Data to use

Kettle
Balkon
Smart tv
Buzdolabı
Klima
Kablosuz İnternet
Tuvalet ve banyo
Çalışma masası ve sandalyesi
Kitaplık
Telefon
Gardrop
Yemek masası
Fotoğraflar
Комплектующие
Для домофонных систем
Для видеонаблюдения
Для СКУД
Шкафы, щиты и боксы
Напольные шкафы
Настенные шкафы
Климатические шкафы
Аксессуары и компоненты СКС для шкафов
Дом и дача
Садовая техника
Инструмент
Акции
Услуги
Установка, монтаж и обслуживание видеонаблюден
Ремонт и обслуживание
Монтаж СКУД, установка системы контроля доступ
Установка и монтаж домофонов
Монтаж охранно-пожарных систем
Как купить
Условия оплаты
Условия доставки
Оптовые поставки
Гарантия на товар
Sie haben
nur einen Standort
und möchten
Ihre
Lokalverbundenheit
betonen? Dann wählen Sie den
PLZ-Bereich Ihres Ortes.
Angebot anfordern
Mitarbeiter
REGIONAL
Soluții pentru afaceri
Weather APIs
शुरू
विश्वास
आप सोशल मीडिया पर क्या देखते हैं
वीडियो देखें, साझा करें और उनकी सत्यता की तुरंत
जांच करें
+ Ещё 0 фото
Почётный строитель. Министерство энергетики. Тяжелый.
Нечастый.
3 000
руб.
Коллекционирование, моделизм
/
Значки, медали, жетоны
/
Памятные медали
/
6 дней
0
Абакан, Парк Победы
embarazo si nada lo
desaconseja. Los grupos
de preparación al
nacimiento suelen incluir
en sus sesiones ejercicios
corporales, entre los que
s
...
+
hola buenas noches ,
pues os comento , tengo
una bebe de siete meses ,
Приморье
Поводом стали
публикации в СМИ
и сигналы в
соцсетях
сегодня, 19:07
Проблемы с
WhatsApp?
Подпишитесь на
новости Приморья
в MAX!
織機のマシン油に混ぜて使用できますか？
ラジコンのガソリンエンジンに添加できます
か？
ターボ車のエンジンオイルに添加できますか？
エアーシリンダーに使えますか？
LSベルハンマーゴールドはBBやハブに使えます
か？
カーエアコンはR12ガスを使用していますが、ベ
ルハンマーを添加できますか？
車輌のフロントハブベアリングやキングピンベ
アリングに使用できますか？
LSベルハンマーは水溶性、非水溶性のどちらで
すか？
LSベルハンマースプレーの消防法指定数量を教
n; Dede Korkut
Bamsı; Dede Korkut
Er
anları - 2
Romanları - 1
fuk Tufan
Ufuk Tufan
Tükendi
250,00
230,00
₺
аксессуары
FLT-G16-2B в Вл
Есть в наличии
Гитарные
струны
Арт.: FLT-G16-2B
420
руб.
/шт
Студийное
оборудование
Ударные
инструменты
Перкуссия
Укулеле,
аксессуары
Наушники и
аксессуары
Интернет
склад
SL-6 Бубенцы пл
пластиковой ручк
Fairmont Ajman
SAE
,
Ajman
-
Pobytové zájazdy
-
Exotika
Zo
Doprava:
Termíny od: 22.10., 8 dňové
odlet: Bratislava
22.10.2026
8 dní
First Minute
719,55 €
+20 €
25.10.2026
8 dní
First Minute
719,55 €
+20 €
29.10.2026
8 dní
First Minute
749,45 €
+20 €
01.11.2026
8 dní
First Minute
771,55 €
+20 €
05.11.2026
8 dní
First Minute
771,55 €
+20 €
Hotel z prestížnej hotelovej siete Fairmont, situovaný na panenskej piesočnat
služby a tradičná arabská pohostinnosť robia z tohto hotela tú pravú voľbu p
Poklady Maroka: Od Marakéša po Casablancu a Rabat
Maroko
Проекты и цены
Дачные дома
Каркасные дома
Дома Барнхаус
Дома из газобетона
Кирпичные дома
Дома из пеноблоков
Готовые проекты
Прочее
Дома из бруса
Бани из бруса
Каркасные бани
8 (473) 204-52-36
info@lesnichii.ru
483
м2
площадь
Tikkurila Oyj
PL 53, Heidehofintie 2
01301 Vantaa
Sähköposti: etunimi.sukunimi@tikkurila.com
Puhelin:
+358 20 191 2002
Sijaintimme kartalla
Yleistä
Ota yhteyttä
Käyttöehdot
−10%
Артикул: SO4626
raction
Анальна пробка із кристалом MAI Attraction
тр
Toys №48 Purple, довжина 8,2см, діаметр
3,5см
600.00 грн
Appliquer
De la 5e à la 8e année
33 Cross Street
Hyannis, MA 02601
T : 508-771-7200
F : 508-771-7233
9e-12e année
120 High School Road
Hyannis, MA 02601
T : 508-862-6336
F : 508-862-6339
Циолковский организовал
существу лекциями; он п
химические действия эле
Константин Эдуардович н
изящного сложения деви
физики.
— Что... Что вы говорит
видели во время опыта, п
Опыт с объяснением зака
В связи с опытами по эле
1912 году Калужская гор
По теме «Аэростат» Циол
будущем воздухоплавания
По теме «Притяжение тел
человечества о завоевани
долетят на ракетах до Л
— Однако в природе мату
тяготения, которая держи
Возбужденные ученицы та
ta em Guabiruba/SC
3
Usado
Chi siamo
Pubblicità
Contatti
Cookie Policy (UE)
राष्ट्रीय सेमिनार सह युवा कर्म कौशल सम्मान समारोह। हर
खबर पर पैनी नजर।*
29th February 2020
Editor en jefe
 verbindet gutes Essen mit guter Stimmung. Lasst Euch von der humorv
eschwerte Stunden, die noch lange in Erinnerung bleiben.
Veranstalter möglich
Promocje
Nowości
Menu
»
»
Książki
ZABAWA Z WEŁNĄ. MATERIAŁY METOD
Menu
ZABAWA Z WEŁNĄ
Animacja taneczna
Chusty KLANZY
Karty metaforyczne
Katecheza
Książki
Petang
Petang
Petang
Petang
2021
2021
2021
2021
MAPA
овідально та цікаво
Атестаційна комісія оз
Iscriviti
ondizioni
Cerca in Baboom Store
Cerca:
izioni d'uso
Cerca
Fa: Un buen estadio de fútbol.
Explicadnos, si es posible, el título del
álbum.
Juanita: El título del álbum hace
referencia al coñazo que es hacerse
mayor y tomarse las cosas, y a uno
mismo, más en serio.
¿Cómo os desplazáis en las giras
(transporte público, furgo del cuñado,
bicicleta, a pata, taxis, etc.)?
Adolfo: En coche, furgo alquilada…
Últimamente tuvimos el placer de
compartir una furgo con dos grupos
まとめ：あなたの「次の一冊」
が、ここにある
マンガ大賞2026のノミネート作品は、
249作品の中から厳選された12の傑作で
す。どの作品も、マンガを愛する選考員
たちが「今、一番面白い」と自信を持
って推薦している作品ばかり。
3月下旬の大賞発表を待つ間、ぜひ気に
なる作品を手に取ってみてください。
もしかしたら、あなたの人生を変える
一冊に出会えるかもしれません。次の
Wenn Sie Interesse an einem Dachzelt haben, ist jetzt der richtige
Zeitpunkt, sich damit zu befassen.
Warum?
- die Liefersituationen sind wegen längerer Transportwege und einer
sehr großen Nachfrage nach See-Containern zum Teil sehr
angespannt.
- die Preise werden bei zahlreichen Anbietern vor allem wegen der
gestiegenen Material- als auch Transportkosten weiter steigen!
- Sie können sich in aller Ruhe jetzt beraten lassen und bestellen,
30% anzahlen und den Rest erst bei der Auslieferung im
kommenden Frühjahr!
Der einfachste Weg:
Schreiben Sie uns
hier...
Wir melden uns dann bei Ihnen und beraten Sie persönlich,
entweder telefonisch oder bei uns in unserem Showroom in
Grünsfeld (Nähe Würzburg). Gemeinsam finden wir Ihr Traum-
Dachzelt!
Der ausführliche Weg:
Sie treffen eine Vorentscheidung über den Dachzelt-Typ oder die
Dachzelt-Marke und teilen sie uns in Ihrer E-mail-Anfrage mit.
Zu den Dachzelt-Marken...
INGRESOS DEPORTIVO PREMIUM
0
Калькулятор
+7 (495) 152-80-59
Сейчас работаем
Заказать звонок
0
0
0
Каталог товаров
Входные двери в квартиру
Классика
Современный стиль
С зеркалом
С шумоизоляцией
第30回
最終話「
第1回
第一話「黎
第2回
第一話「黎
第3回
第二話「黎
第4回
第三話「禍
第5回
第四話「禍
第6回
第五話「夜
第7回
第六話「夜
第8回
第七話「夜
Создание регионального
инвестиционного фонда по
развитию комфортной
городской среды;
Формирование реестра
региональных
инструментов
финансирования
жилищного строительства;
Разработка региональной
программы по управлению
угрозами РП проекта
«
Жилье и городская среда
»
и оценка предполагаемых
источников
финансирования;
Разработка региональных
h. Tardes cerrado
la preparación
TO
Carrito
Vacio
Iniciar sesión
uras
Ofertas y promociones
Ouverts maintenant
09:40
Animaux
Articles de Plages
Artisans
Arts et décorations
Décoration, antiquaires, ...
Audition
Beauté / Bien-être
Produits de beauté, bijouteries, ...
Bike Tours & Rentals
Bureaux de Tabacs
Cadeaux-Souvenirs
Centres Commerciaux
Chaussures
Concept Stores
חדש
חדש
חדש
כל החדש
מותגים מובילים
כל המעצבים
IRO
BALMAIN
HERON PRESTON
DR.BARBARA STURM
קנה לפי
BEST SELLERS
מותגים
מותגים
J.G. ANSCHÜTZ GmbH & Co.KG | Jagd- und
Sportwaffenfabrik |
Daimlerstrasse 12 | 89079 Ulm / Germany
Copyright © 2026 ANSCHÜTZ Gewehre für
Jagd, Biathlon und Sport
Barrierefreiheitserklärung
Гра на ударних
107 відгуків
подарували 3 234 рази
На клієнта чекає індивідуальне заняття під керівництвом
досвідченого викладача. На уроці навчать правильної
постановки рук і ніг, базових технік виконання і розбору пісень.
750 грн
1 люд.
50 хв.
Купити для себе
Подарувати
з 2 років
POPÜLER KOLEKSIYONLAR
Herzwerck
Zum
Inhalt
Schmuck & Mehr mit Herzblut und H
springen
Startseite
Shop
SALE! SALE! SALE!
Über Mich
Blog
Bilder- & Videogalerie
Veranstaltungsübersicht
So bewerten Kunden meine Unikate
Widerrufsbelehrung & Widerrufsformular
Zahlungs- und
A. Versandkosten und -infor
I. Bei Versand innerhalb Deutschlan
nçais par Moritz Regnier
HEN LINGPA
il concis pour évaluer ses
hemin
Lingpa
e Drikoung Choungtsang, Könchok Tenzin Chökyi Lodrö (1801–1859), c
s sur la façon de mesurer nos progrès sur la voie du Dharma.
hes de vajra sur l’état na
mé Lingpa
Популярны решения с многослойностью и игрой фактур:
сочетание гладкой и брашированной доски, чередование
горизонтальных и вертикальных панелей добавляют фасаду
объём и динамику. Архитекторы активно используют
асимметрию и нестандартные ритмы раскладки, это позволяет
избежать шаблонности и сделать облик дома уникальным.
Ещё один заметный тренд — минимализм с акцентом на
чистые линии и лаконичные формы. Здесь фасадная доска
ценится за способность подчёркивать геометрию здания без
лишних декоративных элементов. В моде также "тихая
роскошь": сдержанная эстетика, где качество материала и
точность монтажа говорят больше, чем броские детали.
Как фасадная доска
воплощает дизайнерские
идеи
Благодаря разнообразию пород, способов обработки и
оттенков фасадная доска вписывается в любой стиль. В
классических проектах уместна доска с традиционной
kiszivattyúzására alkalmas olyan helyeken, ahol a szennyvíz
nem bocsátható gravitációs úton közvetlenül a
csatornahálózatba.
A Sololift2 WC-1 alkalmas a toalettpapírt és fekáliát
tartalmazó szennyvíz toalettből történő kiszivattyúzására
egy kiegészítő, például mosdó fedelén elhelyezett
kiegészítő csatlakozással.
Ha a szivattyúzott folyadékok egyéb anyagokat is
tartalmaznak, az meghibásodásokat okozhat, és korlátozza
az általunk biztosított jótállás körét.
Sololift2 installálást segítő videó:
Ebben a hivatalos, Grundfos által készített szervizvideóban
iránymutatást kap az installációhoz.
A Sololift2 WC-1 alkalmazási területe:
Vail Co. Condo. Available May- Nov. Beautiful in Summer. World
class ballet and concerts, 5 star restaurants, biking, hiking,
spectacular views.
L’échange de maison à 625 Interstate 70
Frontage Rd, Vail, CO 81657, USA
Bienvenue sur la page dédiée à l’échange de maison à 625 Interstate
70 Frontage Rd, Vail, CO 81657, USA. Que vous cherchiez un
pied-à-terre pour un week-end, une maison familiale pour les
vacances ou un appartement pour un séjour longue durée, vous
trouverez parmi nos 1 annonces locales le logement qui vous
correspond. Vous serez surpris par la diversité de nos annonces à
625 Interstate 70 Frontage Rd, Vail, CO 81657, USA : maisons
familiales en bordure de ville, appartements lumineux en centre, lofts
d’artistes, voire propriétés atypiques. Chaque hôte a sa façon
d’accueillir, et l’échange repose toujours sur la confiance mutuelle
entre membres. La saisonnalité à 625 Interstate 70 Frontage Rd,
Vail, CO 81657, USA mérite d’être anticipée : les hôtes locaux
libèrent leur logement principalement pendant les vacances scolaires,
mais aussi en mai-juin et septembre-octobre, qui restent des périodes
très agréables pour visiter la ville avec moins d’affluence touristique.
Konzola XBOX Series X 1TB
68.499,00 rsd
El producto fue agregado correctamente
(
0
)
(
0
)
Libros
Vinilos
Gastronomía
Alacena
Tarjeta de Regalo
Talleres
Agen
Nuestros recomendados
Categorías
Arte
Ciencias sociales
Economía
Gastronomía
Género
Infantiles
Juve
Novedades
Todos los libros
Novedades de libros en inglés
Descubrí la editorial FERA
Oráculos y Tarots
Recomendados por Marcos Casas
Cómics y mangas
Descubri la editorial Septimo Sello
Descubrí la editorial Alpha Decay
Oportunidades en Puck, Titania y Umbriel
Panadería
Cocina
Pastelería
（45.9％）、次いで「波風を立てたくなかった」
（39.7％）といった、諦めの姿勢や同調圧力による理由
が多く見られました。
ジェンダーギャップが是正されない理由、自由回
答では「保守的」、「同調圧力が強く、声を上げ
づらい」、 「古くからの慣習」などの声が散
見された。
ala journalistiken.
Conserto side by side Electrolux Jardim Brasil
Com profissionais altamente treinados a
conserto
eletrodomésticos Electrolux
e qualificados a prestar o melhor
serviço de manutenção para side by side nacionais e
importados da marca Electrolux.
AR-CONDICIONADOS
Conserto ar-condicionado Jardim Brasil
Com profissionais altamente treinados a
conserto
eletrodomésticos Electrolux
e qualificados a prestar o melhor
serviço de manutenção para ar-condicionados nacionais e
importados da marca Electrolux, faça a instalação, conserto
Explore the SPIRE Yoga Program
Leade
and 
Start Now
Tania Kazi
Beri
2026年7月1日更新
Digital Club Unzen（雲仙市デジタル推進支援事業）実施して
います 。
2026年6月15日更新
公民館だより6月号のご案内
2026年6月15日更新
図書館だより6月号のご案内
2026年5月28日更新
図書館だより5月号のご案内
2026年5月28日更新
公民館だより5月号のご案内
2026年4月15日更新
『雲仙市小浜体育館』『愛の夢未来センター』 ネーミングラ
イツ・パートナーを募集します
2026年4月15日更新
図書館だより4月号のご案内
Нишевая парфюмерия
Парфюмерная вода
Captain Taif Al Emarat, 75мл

Brief
Copy the rows from the first one through the line containing "n; Dede Korkut", replacing "Kettle" with "Çaydanlık" and leaving everything else unchanged.

Exercise solution
Çaydanlık
Balkon
Smart tv
Buzdolabı
Klima
Kablosuz İnternet
Tuvalet ve banyo
Çalışma masası ve sandalyesi
Kitaplık
Telefon
Gardrop
Yemek masası
Fotoğraflar
Комплектующие
Для домофонных систем
Для видеонаблюдения
Для СКУД
Шкафы, щиты и боксы
Напольные шкафы
Настенные шкафы
Климатические шкафы
Аксессуары и компоненты СКС для шкафов
Дом и дача
Садовая техника
Инструмент
Акции
Услуги
Установка, монтаж и обслуживание видеонаблюден
Ремонт и обслуживание
Монтаж СКУД, установка системы контроля доступ
Установка и монтаж домофонов
Монтаж охранно-пожарных систем
Как купить
Условия оплаты
Условия доставки
Оптовые поставки
Гарантия на товар
Sie haben
nur einen Standort
und möchten
Ihre
Lokalverbundenheit
betonen? Dann wählen Sie den
PLZ-Bereich Ihres Ortes.
Angebot anfordern
Mitarbeiter
REGIONAL
Soluții pentru afaceri
Weather APIs
शुरू
विश्वास
आप सोशल मीडिया पर क्या देखते हैं
वीडियो देखें, साझा करें और उनकी सत्यता की तुरंत
जांच करें
+ Ещё 0 фото
Почётный строитель. Министерство энергетики. Тяжелый.
Нечастый.
3 000
руб.
Коллекционирование, моделизм
/
Значки, медали, жетоны
/
Памятные медали
/
6 дней
0
Абакан, Парк Победы
embarazo si nada lo
desaconseja. Los grupos
de preparación al
nacimiento suelen incluir
en sus sesiones ejercicios
corporales, entre los que
s
...
+
hola buenas noches ,
pues os comento , tengo
una bebe de siete meses ,
Приморье
Поводом стали
публикации в СМИ
и сигналы в
соцсетях
сегодня, 19:07
Проблемы с
WhatsApp?
Подпишитесь на
новости Приморья
в MAX!
織機のマシン油に混ぜて使用できますか？
ラジコンのガソリンエンジンに添加できます
か？
ターボ車のエンジンオイルに添加できますか？
エアーシリンダーに使えますか？
LSベルハンマーゴールドはBBやハブに使えます
か？
カーエアコンはR12ガスを使用していますが、ベ
ルハンマーを添加できますか？
車輌のフロントハブベアリングやキングピンベ
アリングに使用できますか？
LSベルハンマーは水溶性、非水溶性のどちらで
すか？
LSベルハンマースプレーの消防法指定数量を教
n; Dede Korkut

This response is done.